I'd forgot to top up my Pay & Talk account on Sunday and called customer service yesterday. They restored over $50 in credit and I got them to register my credit card to the account. I'm pretty satisfied.


----------



## med8or (Jan 18, 2002)

JPL said:


> Another Victim, you allowed yourself to become complacent and went with the flow. Now you would like Telus to be responsible for your irresponsibility, amazing.


Not a victim at all. I made the mistake, have already said it was mine and I do take ownership. Looking for some understanding from a corporation in the name of customer care.

Do you know my water company called me when I had an undiscovered leak, because my bills were out of the norm? Would have thought something as simple.

I'll likely have to pay the bulk of this. I will choose to another provider. Life goes on, and I've learned a valuable lesson.

J


----------



## Sonal (Oct 2, 2003)

Probably the quickest way to get to L&R is to call them up, see if there is anything they can do, and then tell them to change you over to an emergency only plan for the duration of your contract as you are planning to move to another provider.

TELUS Mobility will go further out of their way to hang on to clients who spend more per month on average. TELUS Mobility operates very separately from TELUS, so if your previous history is with their landline or DSL business, it may not matter as much to the Mobility person on the phone.

Just some info for your further negotiations. I briefly worked at TELUS Mobility a couple of years ago.

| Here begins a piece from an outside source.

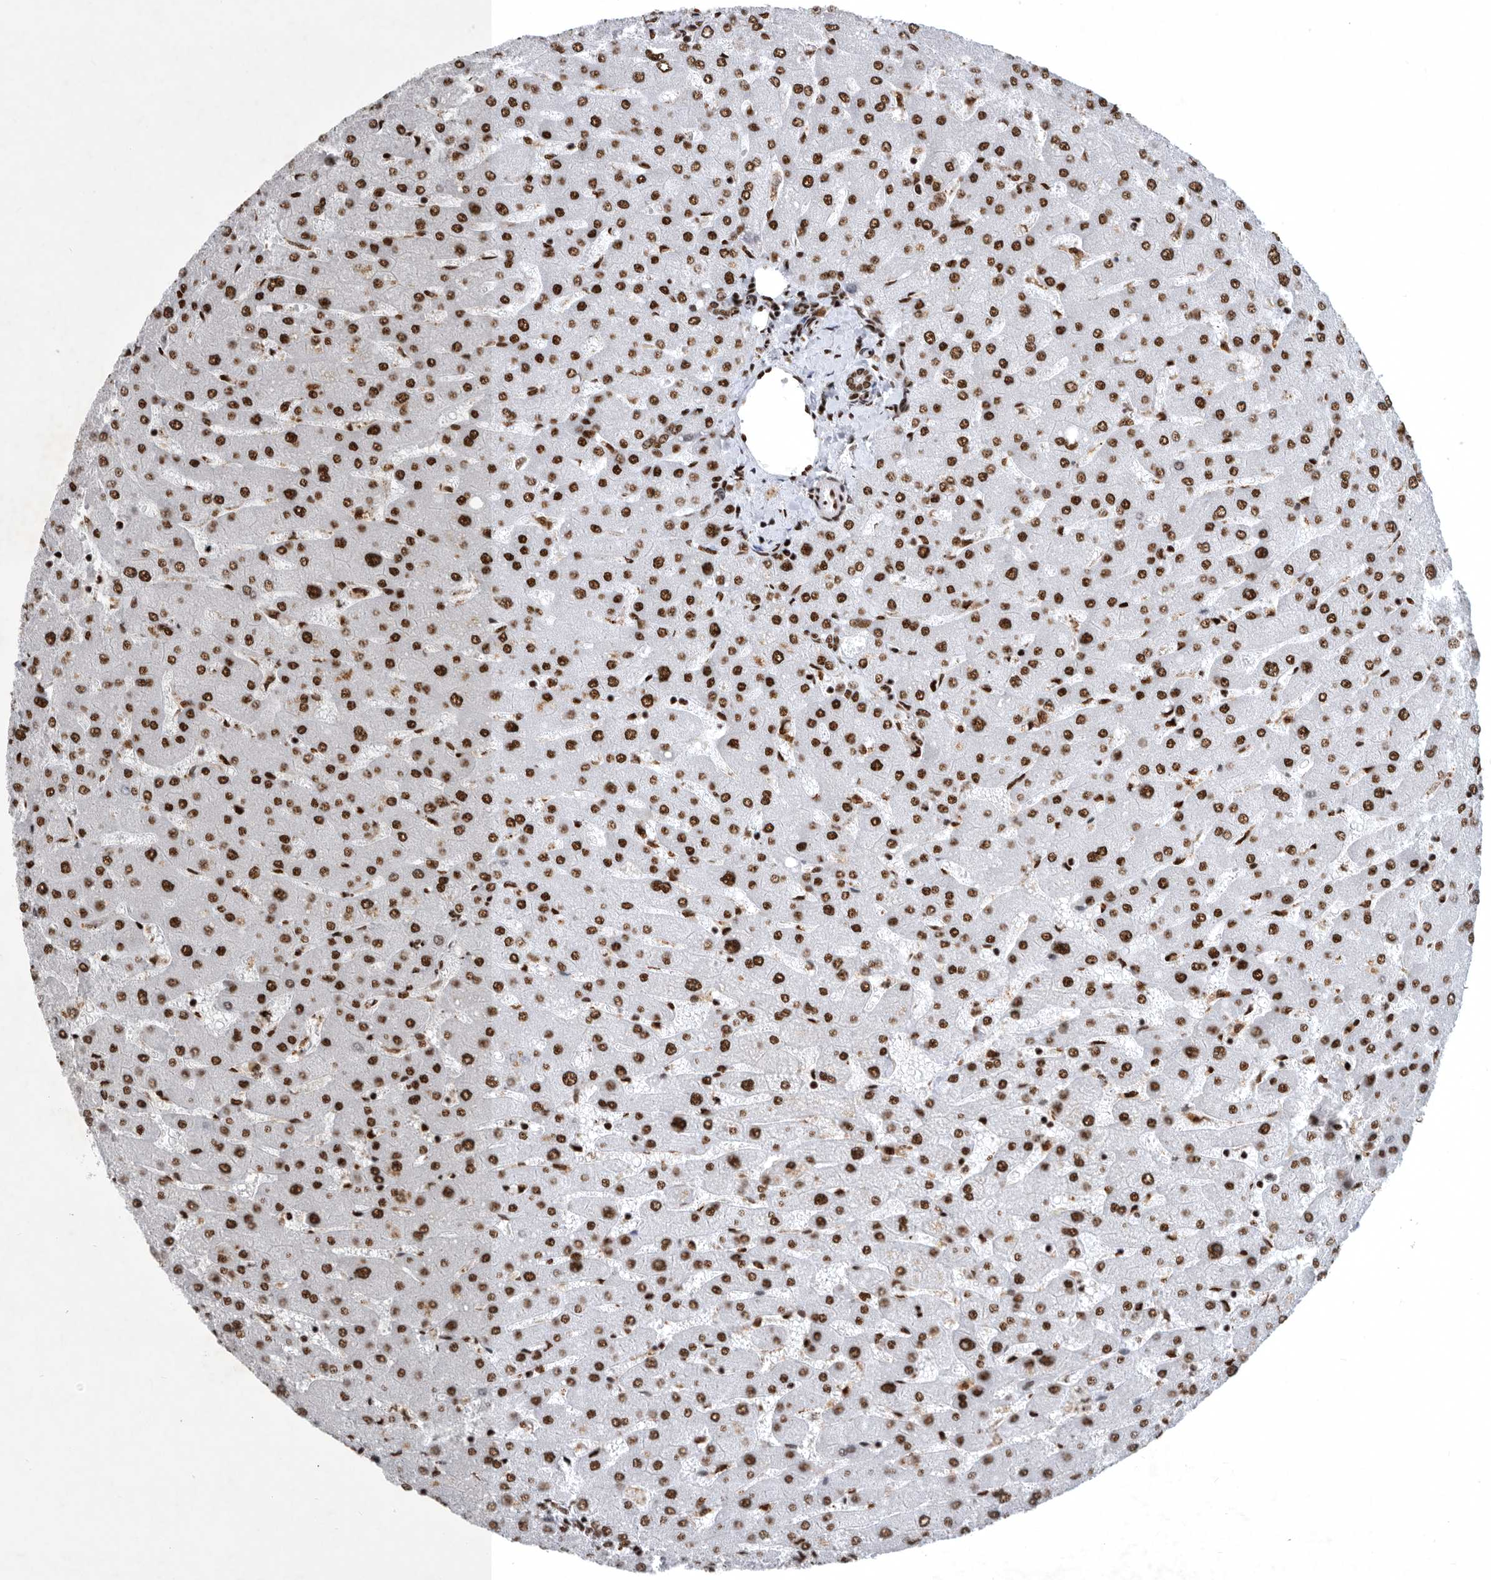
{"staining": {"intensity": "moderate", "quantity": ">75%", "location": "nuclear"}, "tissue": "liver", "cell_type": "Cholangiocytes", "image_type": "normal", "snomed": [{"axis": "morphology", "description": "Normal tissue, NOS"}, {"axis": "topography", "description": "Liver"}], "caption": "Liver stained for a protein demonstrates moderate nuclear positivity in cholangiocytes.", "gene": "BCLAF1", "patient": {"sex": "male", "age": 55}}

You could also try posting on HowardForums to see if anyone has tips for getting you connected to L&R quickly.


----------



## rondini (Dec 6, 2001)

Well, I think I preferred Telus Mobility when it was ClearNet (in ontario). They were super. Telus Mobility is just slightly above average. But then ClearNet was owned by the same guys that own Lenbrook Industries, audio equipment distributors for some of the better stuff around.


----------